* HOW TO COMPLETE THIS TASK: Gather every line from the entries below that includes "care".

= = = = = = =

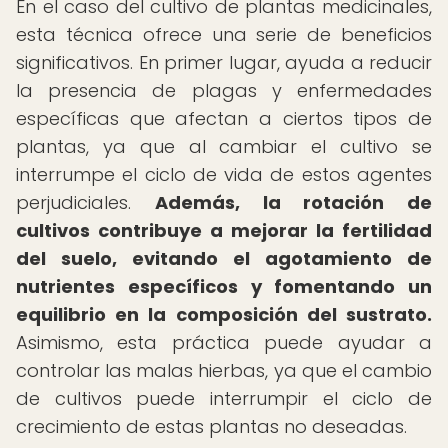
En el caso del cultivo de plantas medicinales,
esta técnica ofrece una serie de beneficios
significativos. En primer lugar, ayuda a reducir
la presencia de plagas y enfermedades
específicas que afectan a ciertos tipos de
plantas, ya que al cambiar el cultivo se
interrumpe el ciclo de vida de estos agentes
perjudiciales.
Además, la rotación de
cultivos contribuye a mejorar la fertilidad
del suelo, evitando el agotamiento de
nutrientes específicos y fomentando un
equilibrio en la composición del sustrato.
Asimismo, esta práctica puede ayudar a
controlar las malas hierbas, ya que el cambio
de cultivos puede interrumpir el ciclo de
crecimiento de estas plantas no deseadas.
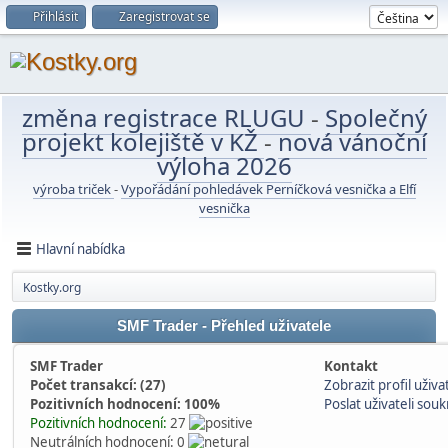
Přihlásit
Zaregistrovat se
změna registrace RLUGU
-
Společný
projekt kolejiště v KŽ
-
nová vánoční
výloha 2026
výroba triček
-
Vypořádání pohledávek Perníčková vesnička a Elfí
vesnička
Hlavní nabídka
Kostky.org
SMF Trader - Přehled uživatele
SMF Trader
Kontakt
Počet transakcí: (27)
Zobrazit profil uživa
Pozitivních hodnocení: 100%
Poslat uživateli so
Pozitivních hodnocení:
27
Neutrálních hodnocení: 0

= = = = = = =

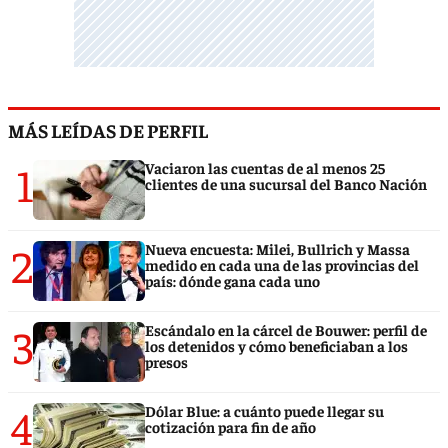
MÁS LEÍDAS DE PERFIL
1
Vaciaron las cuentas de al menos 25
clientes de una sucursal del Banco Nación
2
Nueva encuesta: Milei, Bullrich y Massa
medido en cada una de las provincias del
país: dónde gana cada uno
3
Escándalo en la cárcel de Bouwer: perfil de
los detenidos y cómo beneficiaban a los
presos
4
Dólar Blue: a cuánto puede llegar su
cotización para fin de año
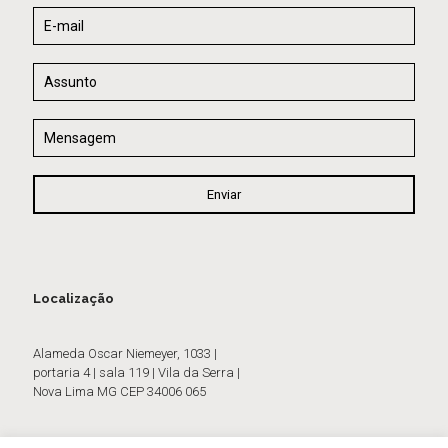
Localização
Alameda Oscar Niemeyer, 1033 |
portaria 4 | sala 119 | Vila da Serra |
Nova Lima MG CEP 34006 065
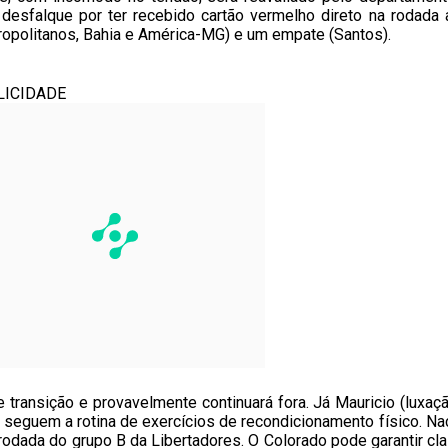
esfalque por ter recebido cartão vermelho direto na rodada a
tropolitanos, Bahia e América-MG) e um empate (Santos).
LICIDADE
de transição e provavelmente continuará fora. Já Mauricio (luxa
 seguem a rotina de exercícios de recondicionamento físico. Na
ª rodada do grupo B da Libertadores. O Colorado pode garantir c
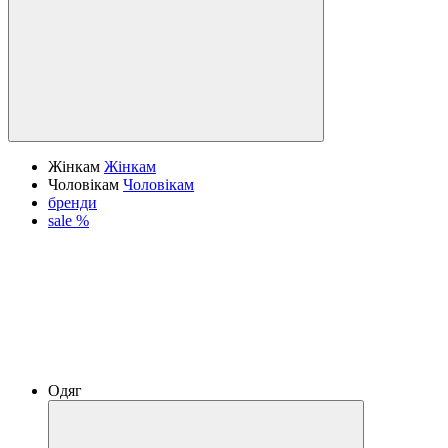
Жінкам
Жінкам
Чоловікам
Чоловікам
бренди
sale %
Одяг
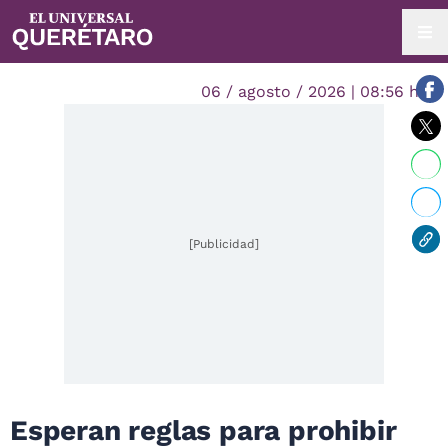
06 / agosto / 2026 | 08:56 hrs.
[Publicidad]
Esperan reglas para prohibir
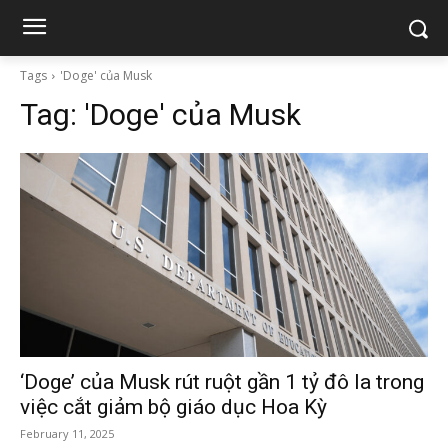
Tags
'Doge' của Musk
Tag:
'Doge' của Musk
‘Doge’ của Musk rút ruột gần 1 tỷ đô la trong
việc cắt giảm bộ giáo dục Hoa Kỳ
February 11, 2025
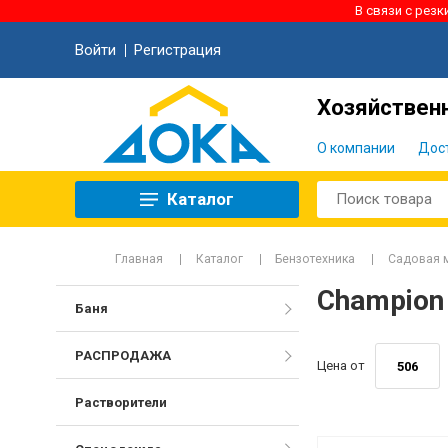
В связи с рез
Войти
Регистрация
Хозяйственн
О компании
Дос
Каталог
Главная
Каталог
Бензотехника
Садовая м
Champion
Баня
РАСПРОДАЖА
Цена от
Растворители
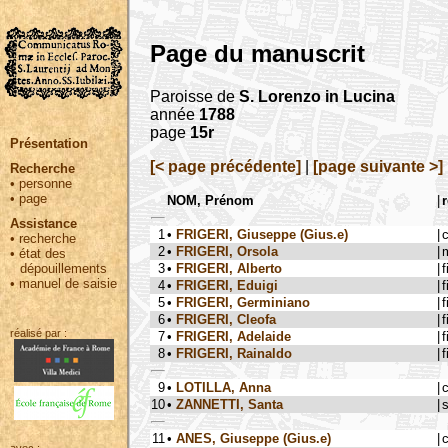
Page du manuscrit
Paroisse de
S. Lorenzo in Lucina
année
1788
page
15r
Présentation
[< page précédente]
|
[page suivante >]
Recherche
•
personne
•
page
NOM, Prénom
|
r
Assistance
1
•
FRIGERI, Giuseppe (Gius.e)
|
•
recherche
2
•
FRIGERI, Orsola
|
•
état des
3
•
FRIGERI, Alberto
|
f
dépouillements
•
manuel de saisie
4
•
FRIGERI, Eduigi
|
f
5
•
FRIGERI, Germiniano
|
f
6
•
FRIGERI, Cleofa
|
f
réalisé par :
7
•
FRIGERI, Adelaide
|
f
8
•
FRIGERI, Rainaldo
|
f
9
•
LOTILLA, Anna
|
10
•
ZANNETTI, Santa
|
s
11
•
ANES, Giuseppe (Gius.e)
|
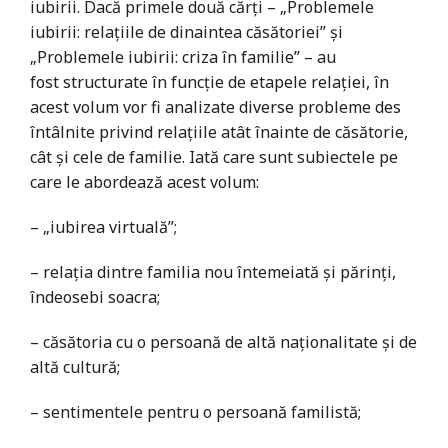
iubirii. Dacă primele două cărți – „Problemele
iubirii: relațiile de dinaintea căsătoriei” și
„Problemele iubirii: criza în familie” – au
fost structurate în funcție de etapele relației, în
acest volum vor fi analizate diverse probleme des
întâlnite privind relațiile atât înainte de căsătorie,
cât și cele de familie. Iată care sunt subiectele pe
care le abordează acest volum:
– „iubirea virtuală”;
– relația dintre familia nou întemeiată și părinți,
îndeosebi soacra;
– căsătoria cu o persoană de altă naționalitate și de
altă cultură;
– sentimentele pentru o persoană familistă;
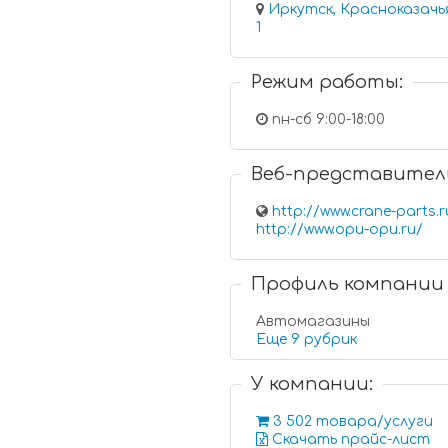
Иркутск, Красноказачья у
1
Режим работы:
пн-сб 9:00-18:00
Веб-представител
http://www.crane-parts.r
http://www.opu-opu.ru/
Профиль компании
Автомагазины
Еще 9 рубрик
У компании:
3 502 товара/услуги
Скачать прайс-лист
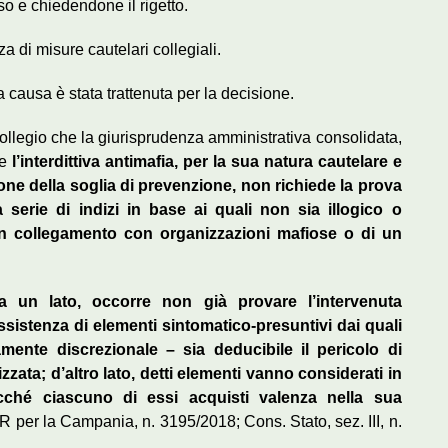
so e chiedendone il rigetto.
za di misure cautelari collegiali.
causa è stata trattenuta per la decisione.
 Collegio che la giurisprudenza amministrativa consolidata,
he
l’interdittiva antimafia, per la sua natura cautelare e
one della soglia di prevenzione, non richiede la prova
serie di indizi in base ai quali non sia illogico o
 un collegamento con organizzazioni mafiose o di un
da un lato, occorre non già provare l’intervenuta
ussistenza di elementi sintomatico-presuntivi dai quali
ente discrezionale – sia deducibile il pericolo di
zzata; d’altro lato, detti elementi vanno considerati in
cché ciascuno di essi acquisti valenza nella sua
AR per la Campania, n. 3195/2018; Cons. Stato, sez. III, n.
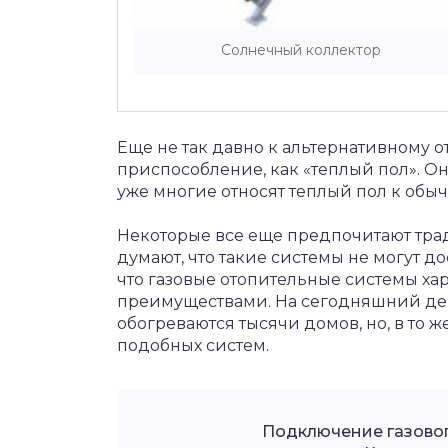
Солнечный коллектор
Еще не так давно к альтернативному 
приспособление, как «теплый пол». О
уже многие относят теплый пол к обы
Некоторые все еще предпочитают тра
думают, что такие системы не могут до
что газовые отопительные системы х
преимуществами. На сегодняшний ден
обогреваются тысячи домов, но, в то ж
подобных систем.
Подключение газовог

= = = = = = =

* YOUR SOLUTION:
cât și cele de familie. Iată care sunt subiectele pe
care le abordează acest volum:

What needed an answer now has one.